The RSS 1.0 and 2.0 communities have both managed, in their own distinct ways, to accommodate the Creative Commons project. There's an RSS 1.0 Creative Commons module, mod_cc, and there's also an RSS 2.0 creativeCommons RSS Module. Despite the various divergences and differences of opinion between these two communities, their Creative Commons solutions are similar. In each case, the approach is to associate the license terms of a web resource with an RSS file, which is itself a machine-consumable, alternate version of a web resource or a collection of resources. What's shaking out in the transitional period, during which the Human and Machine Webs are learning to cohabitate, is that RSS, of whatever variety, is becoming, as a matter of convention and social agreement, the place to put machine-consumable metadata about a resource or a collection of resources (i.e., a "site").
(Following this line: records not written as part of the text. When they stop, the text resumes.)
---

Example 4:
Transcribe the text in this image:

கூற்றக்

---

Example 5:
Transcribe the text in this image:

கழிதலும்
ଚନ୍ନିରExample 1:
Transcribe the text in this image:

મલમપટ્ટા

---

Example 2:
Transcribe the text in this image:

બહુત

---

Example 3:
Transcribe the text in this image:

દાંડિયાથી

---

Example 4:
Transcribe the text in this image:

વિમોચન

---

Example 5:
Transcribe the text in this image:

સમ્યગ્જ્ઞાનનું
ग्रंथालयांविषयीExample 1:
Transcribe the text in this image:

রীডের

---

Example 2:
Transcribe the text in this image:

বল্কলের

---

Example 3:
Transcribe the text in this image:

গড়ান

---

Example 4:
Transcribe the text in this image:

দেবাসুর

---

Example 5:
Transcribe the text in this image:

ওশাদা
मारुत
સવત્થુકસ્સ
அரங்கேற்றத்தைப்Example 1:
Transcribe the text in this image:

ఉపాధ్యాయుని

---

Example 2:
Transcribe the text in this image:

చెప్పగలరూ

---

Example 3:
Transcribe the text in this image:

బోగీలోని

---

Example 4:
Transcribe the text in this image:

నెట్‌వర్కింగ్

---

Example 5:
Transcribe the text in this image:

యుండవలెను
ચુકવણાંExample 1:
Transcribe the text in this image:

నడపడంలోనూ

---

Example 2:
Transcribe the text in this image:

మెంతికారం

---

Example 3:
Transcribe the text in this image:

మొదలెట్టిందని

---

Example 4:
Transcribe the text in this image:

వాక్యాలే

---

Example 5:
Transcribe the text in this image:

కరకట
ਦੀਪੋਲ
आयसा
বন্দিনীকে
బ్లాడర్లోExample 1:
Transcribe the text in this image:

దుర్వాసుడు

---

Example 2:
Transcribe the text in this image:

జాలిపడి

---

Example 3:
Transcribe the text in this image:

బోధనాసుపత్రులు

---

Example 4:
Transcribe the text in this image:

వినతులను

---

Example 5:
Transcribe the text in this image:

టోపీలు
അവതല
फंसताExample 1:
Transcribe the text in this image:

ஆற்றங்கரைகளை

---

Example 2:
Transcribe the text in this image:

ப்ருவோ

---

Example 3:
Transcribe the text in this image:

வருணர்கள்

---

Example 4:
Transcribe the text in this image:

The key aspect of RSS's success is convention and social agreement. The part of this story which is yet to be told is whether there will be any widespread convention and social agreement about the third way of dealing with RDF and (X)HTML. In this way, the various permutations of RDF licensing terms become first-class web resources of their own, which means giving them a URI (as, for example, Creative Commons has done). Once the licensing terms you prefer -- which may be a mixture of Creative Commons RDF vocabularies and other RDF predicates and terms; there is no reason you cannot include, say, Dublin Core predicates and terms in your licensing resource -- are web resources, you associate them with the web resources you wish to license by linking to them. One way to do that, and the way which RSS communities have used to foster automatic discovery of RSS resources, is by placing a link element inside the head of the resource in question. For example,


<link rel="license-terms" href="/License.rdf" type="application/rdf+xml" />

The content of the rel attribute is, in my view, the conventional, yet crucial bit. If widespread convention and social agreement evolve about the content of the rel attribute, then people will be able to program machines to look for link children in head elements that have the conventional rel-attribute value, with some justified confidence that the resource which the link points to is one which contains machine-consumable description of licensing terms for the resource in question. That's not ideal in every circumstance, but it's sane, elegant, and clean enough to become a viable alternative. The problem, so far, is that, unlike RSS, the link solution has no natural constituency or community to push it, which means that the requisite convention, based on social agreement, has been slow to coalesce.

Transitional periods are exciting, interesting times. But they are also dangerous because it's never quite clear which temporary, transitional solutions -- ones which everyone agrees are ugly, inelegant hacks -- are going to outlast the transition. The history of technology is full of examples of transitional strategies, which wouldn't die and couldn't be or simply weren't killed, turning into the very problems which the next big solution is designed to solve. Among the dangers of the present transitional period, as we move from Human Web to a Human Web with a Machine supplement, embedding machine-consumable information within human-consumable comments may well turn out to be one we end up living with for far longer than anyone intended or imagined.